Double health-care cash before attaching conditions, Quebec health minister tells Ottawa
NationalPost.com
Sept. 29, 2016
By Ian MacLeod
A new national health accord hinges on a federal agreement to first double the Canada Health Transfer to provinces and territories before they buy in to any federal spending strings, Quebec’s health minister declared Thursday.
“We will talk funding first, conditions second. That’s what we’ve already said. And that will not change in October,” Gaetan Barrette told reporters after delivering his message to a conference of health-care professionals.
A crucial negotiating session between federal Health Minister Jane Philpott and her provincial and territorial counterparts is scheduled for Oct. 18 in Toronto. The current funding formula expires in April.
But both sides appear to be digging in their heels.
Philpott, speaking to the same health-accord gathering sponsored by Canada 2020 and the Canadian Medical Association, sounded several conciliatory notes, but insisted her government is not prepared to “simply open up the federal wallet.”
Increasing heath-care costs are placing enormous financial pressures on all levels of government. A new Fraser Institute report notes health-care costs already consume an average of 40.3 per cent of provincial budgets.
On the federal side, the Canada Health Transfer (CHT) has increased by 79.4 per cent, to $36.1 billion this year from $20.1 billion in 2006-07, well above the 49.7 per cent growth in all other program spending, says the report.
The federal Liberals have offered to increase the CHT by about three per cent annually, which would boost the federal contribution next year to more than $37 billion. The money is based on equal per-capita transfers, with no adjustments for demographic and other differences between jurisdictions, and is contingent upon compliance with the Canada Health Act, which has its own set of strings.
Still, that’s down from the annual six-per-cent increases cash-strapped provinces and territories have received since 2014, when the previous 2004 accord expired. Instead of negotiating a new multi-year accord, the Harper Conservatives set the annual transfer increase at six per cent, with a reduction to three per cent in 2017. The Liberals have adopted the same position, but with a twist.
They’ve promised a $3-billion investment in home care over three years, plus additional spending on mental health services and access, technological innovation and better access to prescription medications. All over and above the annual CHT.
Barrette characterized the negotiation strategy as “the classic chicken and egg story. Before you discuss any conditions - and we will not in Quebec - we have to discuss (CHT) funding,” and not the ancillary “themes” being pushed by the federal health minister.
The negotiations, he said, “didn’t get off on the right foot because (the federal strategy) is based on themes. It’s all very nice and good to have ‘themes,’ ” but what’s really needed is a federal commitment to boost its core contribution to overall health spending to 25 per cent from the current 22 per cent.
Barrette agreed there are tremendous needs across the country to improve home care and access to mental health care, but said the limited three- or four-year federal assistance packages will eventually dry up and leave provinces and territories with programs they can ill afford.
The promised $3 billion in federal funding for better home care would, for example, amount to an additional $232 million a year for Quebec, while the province estimates it would cost $5.5 billon a year to meet all the province’s home-care needs, he said.

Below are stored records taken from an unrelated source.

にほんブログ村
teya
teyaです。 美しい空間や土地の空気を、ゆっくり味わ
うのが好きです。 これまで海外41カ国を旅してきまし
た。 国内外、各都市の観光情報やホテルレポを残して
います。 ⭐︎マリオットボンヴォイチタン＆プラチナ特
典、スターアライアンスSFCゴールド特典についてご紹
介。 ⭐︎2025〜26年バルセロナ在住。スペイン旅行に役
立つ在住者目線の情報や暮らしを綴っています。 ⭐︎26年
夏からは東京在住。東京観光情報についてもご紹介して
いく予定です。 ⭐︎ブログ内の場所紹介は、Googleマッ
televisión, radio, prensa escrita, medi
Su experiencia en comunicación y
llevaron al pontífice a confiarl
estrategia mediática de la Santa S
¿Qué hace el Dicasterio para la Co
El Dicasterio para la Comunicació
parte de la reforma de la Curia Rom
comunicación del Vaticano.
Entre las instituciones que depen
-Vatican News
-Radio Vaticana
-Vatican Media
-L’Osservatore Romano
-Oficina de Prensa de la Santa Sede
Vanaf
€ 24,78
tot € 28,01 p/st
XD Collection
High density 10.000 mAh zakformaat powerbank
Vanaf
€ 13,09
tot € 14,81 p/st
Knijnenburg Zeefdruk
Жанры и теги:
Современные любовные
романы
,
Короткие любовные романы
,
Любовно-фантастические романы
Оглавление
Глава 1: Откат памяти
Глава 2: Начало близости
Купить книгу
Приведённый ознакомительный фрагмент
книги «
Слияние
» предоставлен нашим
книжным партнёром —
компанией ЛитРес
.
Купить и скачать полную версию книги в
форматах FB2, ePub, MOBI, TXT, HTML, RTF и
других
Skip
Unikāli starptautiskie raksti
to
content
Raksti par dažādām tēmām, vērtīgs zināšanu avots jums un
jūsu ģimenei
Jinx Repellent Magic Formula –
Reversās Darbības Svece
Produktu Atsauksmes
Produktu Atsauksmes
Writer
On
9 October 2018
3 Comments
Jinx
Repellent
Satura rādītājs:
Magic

Likewise, technological innovation may result in some isolated savings, years out, “but doesn’t solve my budgetary problem globally speaking.”
What we have on the table at this moment is very disturbing
If the federal government doesn’t blink in the upcoming talks, the already under-performing health-care system is heading into a wall, he said. “What we have on the table at this moment is very disturbing, alarming.”
A possible crack in provincial and territorial negotiating solidarity surfaced on the weekend, with Ontario Premier Kathleen Wynne saying she’s not opposed to federal spending strings, depending on “how tightly those strings are tied.”
On Thursday, Philpott stressed collaboration, not partisan politics, is needed to reach a deal.
“This is not a partisan issue, it is not something on which we need to argue about, it is something on which we need to collaborate,” she said.
However, “the facts really don’t support the issue that the major issue facing our health system will be solved simply by tossing more money at the systems that we have in place. Canada is amongst the highest spenders in the world on health care and yet we’re not achieving the kinds of results that Canadians need and deserve.
“We have an obligation as the government of Canada to do more than simply open the federal wallet. We need to ensure that the new money doesn’t simply inflate the health system. We need to find ways to put health care on the road to long-term sustainability.”
Provincial and territorial premiers, meanwhile, have written to Prime Minister Justin Trudeau asking to meet on health-care funding in advance of this fall’s first ministers’ meeting on climate change. If a meeting can be held by mid-December, they want the existing six-per-cent CHT to continue for another year.